[Task item] Reproduce, character for character, the lines below from the first through the one with "Structures marked on". Leave pictures out.

[Available data]

********************

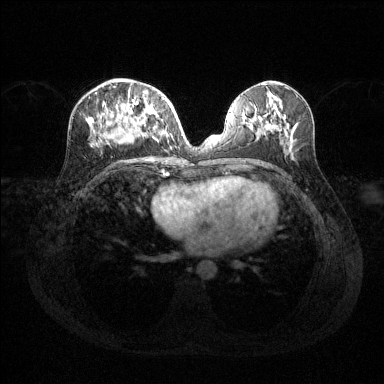
Breast MRI (dynamic contrast-enhanced), one axial slice; slice 59 of 144 in the series (ordered by position); dynamic contrast-enhanced series, time point 2 of 6 at this slice position (early post-contrast); 1.5 T; TE 1.6 ms, TR 4.6 ms; 384 × 384 image matrix, field of view 360 × 360 mm. Female patient.
Structures marked on this image (semi-automatically segmented with operator editing):
- enhancing-tissue mask used for the functional tumour volume (all voxels passing the contrast-enhancement thresholds inside the analysis volume; usually the tumour): bounding box [x1, y1, x2, y2] px = [94, 86, 169, 145]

********************

[Output below]
Breast MRI (dynamic contrast-enhanced), one axial slice; slice 59 of 144 in the series (ordered by position); dynamic contrast-enhanced series, time point 2 of 6 at this slice position (early post-contrast); 1.5 T; TE 1.6 ms, TR 4.6 ms; 384 × 384 image matrix, field of view 360 × 360 mm. Female patient.
Structures marked on this image (semi-automatically segmented with operator editing):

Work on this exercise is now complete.